---- RECORDS SHOWN

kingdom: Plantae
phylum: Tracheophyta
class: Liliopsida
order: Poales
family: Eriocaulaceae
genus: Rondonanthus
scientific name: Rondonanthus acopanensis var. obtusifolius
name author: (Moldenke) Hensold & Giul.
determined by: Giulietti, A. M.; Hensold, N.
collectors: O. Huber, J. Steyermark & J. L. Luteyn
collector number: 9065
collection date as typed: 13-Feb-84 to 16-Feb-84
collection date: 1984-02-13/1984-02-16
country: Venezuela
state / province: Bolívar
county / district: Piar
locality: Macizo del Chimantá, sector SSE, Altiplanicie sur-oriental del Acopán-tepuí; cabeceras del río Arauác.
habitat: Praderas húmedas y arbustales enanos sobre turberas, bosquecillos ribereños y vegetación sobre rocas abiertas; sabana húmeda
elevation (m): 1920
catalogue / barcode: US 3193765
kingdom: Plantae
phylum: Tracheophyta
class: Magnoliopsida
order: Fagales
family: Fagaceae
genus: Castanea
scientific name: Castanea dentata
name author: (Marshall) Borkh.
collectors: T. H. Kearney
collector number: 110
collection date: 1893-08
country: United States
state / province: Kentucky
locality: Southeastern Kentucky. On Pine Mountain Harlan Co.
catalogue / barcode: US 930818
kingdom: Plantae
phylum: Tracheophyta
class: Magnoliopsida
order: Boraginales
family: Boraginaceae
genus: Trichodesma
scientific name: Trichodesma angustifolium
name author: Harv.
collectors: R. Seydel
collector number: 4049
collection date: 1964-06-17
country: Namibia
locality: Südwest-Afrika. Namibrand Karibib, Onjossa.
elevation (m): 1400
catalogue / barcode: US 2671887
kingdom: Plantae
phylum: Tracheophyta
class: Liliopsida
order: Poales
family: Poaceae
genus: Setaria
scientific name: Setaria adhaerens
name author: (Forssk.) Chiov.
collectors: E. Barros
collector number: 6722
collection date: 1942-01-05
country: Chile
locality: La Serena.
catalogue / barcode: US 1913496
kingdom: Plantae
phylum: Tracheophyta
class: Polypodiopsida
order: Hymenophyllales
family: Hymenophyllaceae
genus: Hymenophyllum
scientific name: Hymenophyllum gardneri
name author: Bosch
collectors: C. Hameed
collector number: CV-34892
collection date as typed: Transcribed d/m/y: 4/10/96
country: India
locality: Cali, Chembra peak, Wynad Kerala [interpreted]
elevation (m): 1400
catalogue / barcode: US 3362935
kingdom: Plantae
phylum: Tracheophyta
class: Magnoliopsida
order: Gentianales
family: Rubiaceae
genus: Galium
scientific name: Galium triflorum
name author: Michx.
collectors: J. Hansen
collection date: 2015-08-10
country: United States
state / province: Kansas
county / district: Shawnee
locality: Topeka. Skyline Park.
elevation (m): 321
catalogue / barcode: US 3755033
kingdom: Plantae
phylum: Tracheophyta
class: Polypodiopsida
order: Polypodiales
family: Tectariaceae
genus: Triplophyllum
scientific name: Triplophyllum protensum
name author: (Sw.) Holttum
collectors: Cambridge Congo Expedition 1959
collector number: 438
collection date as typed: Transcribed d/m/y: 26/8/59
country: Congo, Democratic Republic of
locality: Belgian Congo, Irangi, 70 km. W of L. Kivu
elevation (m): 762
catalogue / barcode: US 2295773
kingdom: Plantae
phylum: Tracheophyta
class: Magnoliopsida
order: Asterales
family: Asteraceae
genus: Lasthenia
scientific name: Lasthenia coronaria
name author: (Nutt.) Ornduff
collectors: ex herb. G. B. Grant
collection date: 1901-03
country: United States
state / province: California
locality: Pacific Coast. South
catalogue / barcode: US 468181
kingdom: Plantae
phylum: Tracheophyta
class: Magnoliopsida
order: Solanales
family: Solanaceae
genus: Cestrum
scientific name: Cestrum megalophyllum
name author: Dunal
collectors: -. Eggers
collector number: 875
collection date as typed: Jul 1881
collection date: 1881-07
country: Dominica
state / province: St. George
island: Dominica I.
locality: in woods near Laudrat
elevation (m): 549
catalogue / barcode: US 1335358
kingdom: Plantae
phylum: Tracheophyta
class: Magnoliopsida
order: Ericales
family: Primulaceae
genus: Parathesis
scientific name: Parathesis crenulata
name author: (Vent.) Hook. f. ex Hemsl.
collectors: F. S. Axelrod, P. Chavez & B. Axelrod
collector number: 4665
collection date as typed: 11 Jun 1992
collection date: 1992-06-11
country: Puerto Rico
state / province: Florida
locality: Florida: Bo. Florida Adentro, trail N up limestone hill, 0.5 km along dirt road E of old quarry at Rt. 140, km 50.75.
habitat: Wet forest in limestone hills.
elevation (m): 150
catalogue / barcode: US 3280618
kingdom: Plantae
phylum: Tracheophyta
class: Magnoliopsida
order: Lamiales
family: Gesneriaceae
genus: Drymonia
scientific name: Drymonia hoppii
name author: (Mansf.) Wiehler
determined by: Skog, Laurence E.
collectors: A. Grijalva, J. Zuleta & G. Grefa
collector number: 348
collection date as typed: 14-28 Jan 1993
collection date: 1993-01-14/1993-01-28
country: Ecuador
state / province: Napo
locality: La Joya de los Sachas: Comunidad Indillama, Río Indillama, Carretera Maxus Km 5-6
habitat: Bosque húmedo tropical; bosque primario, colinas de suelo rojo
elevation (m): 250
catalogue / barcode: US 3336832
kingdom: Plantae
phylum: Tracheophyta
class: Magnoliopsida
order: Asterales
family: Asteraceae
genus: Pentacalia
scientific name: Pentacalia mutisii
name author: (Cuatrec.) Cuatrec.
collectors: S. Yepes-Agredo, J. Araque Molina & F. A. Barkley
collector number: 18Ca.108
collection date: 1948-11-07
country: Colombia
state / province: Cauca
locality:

--------

REQUIREMENT =
Copy the data above line for line, with no changes.

COMPLETED EXERCISE =
kingdom: Plantae
phylum: Tracheophyta
class: Liliopsida
order: Poales
family: Eriocaulaceae
genus: Rondonanthus
scientific name: Rondonanthus acopanensis var. obtusifolius
name author: (Moldenke) Hensold & Giul.
determined by: Giulietti, A. M.; Hensold, N.
collectors: O. Huber, J. Steyermark & J. L. Luteyn
collector number: 9065
collection date as typed: 13-Feb-84 to 16-Feb-84
collection date: 1984-02-13/1984-02-16
country: Venezuela
state / province: Bolívar
county / district: Piar
locality: Macizo del Chimantá, sector SSE, Altiplanicie sur-oriental del Acopán-tepuí; cabeceras del río Arauác.
habitat: Praderas húmedas y arbustales enanos sobre turberas, bosquecillos ribereños y vegetación sobre rocas abiertas; sabana húmeda
elevation (m): 1920
catalogue / barcode: US 3193765
kingdom: Plantae
phylum: Tracheophyta
class: Magnoliopsida
order: Fagales
family: Fagaceae
genus: Castanea
scientific name: Castanea dentata
name author: (Marshall) Borkh.
collectors: T. H. Kearney
collector number: 110
collection date: 1893-08
country: United States
state / province: Kentucky
locality: Southeastern Kentucky. On Pine Mountain Harlan Co.
catalogue / barcode: US 930818
kingdom: Plantae
phylum: Tracheophyta
class: Magnoliopsida
order: Boraginales
family: Boraginaceae
genus: Trichodesma
scientific name: Trichodesma angustifolium
name author: Harv.
collectors: R. Seydel
collector number: 4049
collection date: 1964-06-17
country: Namibia
locality: Südwest-Afrika. Namibrand Karibib, Onjossa.
elevation (m): 1400
catalogue / barcode: US 2671887
kingdom: Plantae
phylum: Tracheophyta
class: Liliopsida
order: Poales
family: Poaceae
genus: Setaria
scientific name: Setaria adhaerens
name author: (Forssk.) Chiov.
collectors: E. Barros
collector number: 6722
collection date: 1942-01-05
country: Chile
locality: La Serena.
catalogue / barcode: US 1913496
kingdom: Plantae
phylum: Tracheophyta
class: Polypodiopsida
order: Hymenophyllales
family: Hymenophyllaceae
genus: Hymenophyllum
scientific name: Hymenophyllum gardneri
name author: Bosch
collectors: C. Hameed
collector number: CV-34892
collection date as typed: Transcribed d/m/y: 4/10/96
country: India
locality: Cali, Chembra peak, Wynad Kerala [interpreted]
elevation (m): 1400
catalogue / barcode: US 3362935
kingdom: Plantae
phylum: Tracheophyta
class: Magnoliopsida
order: Gentianales
family: Rubiaceae
genus: Galium
scientific name: Galium triflorum
name author: Michx.
collectors: J. Hansen
collection date: 2015-08-10
country: United States
state / province: Kansas
county / district: Shawnee
locality: Topeka. Skyline Park.
elevation (m): 321
catalogue / barcode: US 3755033
kingdom: Plantae
phylum: Tracheophyta
class: Polypodiopsida
order: Polypodiales
family: Tectariaceae
genus: Triplophyllum
scientific name: Triplophyllum protensum
name author: (Sw.) Holttum
collectors: Cambridge Congo Expedition 1959
collector number: 438
collection date as typed: Transcribed d/m/y: 26/8/59
country: Congo, Democratic Republic of
locality: Belgian Congo, Irangi, 70 km. W of L. Kivu
elevation (m): 762
catalogue / barcode: US 2295773
kingdom: Plantae
phylum: Tracheophyta
class: Magnoliopsida
order: Asterales
family: Asteraceae
genus: Lasthenia
scientific name: Lasthenia coronaria
name author: (Nutt.) Ornduff
collectors: ex herb. G. B. Grant
collection date: 1901-03
country: United States
state / province: California
locality: Pacific Coast. South
catalogue / barcode: US 468181
kingdom: Plantae
phylum: Tracheophyta
class: Magnoliopsida
order: Solanales
family: Solanaceae
genus: Cestrum
scientific name: Cestrum megalophyllum
name author: Dunal
collectors: -. Eggers
collector number: 875
collection date as typed: Jul 1881
collection date: 1881-07
country: Dominica
state / province: St. George
island: Dominica I.
locality: in woods near Laudrat
elevation (m): 549
catalogue / barcode: US 1335358
kingdom: Plantae
phylum: Tracheophyta
class: Magnoliopsida
order: Ericales
family: Primulaceae
genus: Parathesis
scientific name: Parathesis crenulata
name author: (Vent.) Hook. f. ex Hemsl.
collectors: F. S. Axelrod, P. Chavez & B. Axelrod
collector number: 4665
collection date as typed: 11 Jun 1992
collection date: 1992-06-11
country: Puerto Rico
state / province: Florida
locality: Florida: Bo. Florida Adentro, trail N up limestone hill, 0.5 km along dirt road E of old quarry at Rt. 140, km 50.75.
habitat: Wet forest in limestone hills.
elevation (m): 150
catalogue / barcode: US 3280618
kingdom: Plantae
phylum: Tracheophyta
class: Magnoliopsida
order: Lamiales
family: Gesneriaceae
genus: Drymonia
scientific name: Drymonia hoppii
name author: (Mansf.) Wiehler
determined by: Skog, Laurence E.
collectors: A. Grijalva, J. Zuleta & G. Grefa
collector number: 348
collection date as typed: 14-28 Jan 1993
collection date: 1993-01-14/1993-01-28
country: Ecuador
state / province: Napo
locality: La Joya de los Sachas: Comunidad Indillama, Río Indillama, Carretera Maxus Km 5-6
habitat: Bosque húmedo tropical; bosque primario, colinas de suelo rojo
elevation (m): 250
catalogue / barcode: US 3336832
kingdom: Plantae
phylum: Tracheophyta
class: Magnoliopsida
order: Asterales
family: Asteraceae
genus: Pentacalia
scientific name: Pentacalia mutisii
name author: (Cuatrec.) Cuatrec.
collectors: S. Yepes-Agredo, J. Araque Molina & F. A. Barkley
collector number: 18Ca.108
collection date: 1948-11-07
country: Colombia
state / province: Cauca
locality:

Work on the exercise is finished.